The fail rate is about 15-20% of the devices I connect. It also seems rather random on which USB port it occurs.

My actual question

  • Has anyone experienced similar issues with init_rd massflash or is this even a known issue with the massflash script? If yes, how did you guys solve this?
  • How many devices have been verified to work reliable (I assumed the limit was 10, because the default is limited to 10)?

Always put the full log and don’t crop them.

I don’t think we have tested with that much devices.
How many devices can you reliably flash without failing?

Hello,

I now got 8 devices “almost” reliable to flash simultaneously. I still had a few issues during the setup of the massflash image. One of my problems was my storage space. I didn’t got any errors during the generation/packing of the initrd massflash image and I didn’t noticed it at first. This caused the files that were created for the flashing instances to break. Therefore the flashing errors were depending on the instance ID.
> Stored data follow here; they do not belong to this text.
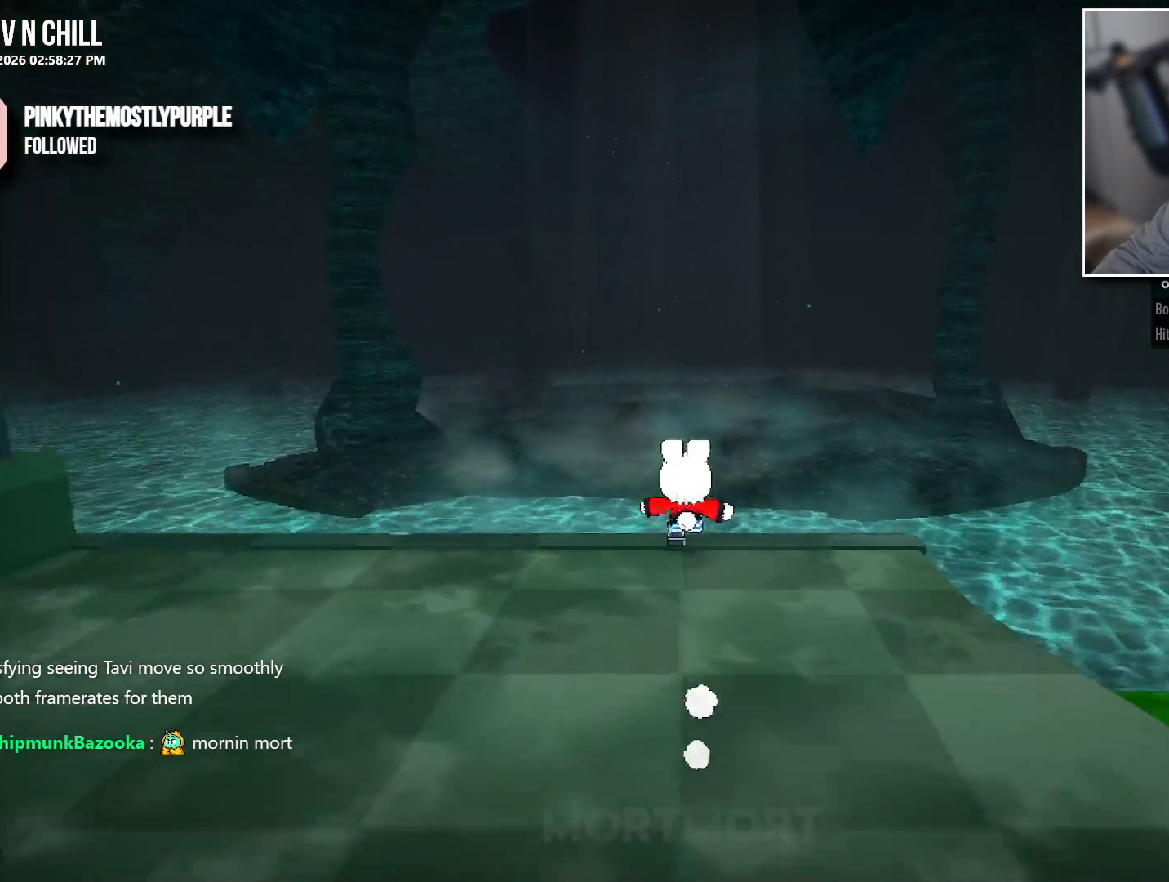
{"buttons": [], "left_stick": "up-right", "right_stick": "center", "events": [[333, "left_stick", "up-right"]]}
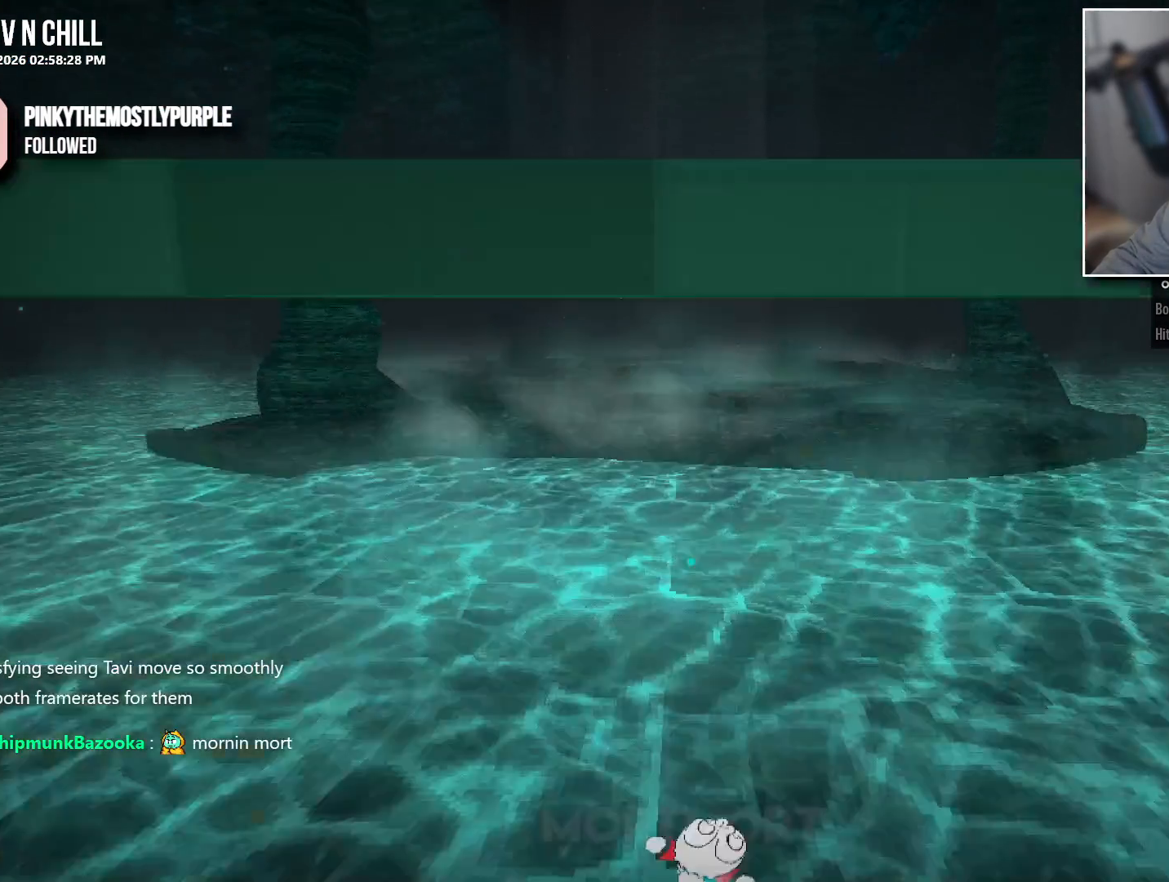
{"buttons": [], "left_stick": "center", "right_stick": "center", "events": [[417, "left_stick", "center"]]}
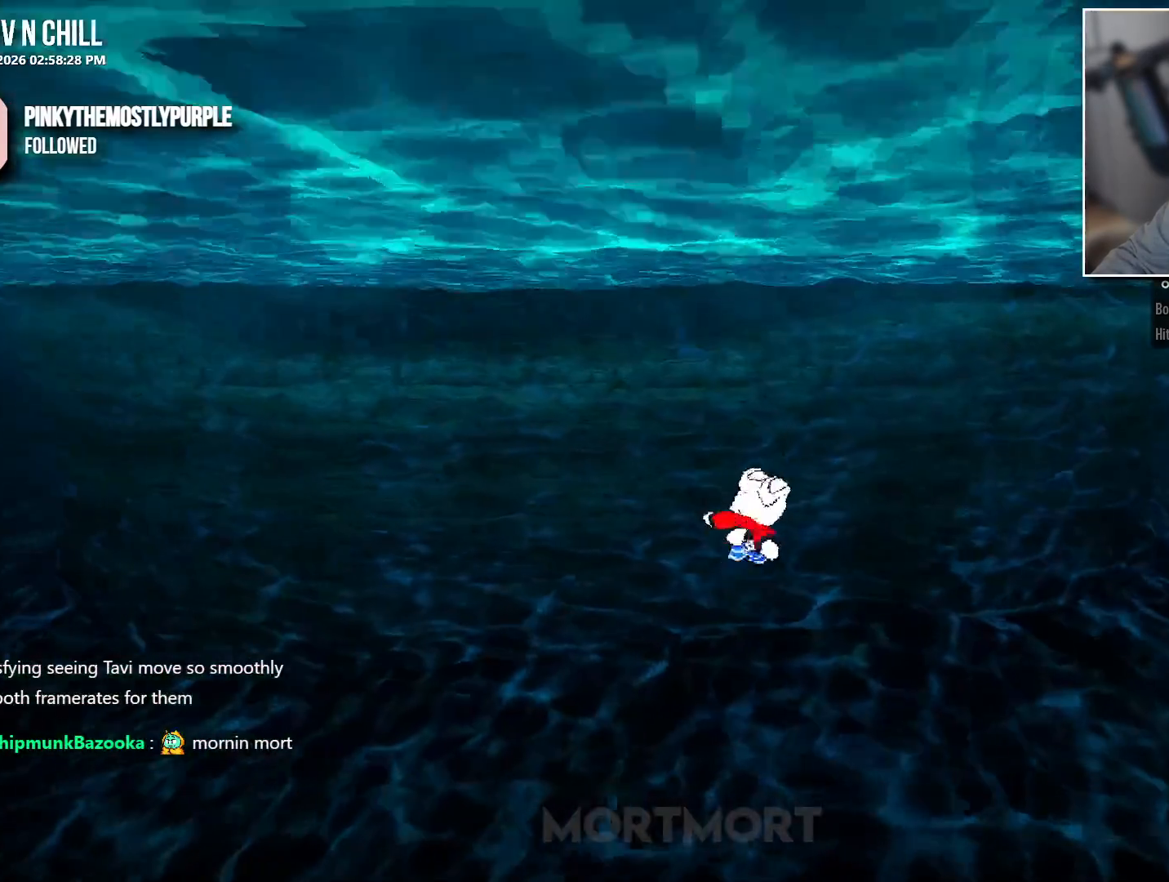
{"buttons": [], "left_stick": "center", "right_stick": "left", "events": [[483, "right_stick", "left"]]}
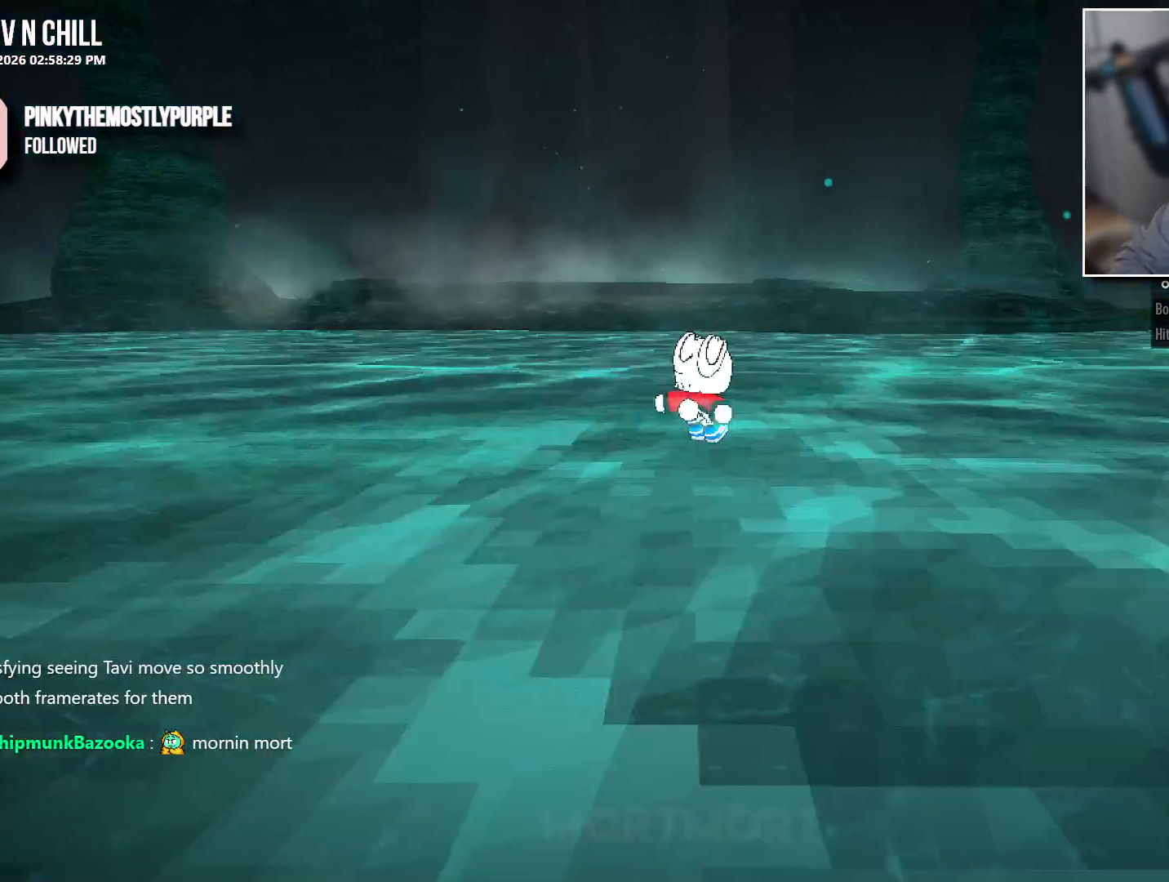
{"buttons": [], "left_stick": "right", "right_stick": "up-left", "events": [[183, "left_stick", "right"], [267, "right_stick", "up-left"]]}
I have no idea what you are talking about here.
Also, this topic is marked as solved because you haven’t made a reply for a long time, so it’d be better for you to file a new one.

Hey Dave,

My issue is resolved.

TLDR:
The bootloader contains boot images for each USB instance that is created. Those files are generated during the creation of the initrd mfi. Some of those files were broken due to missing storage space. This caused the mfi process to stop.

/bootloader $ ls ./boot*
./boot0.img ./boot1.img ./boot2.img ./boot3.img ./boot4.img ./boot.img

This topic was automatically closed 14 days after the last reply. New replies are no longer allowed.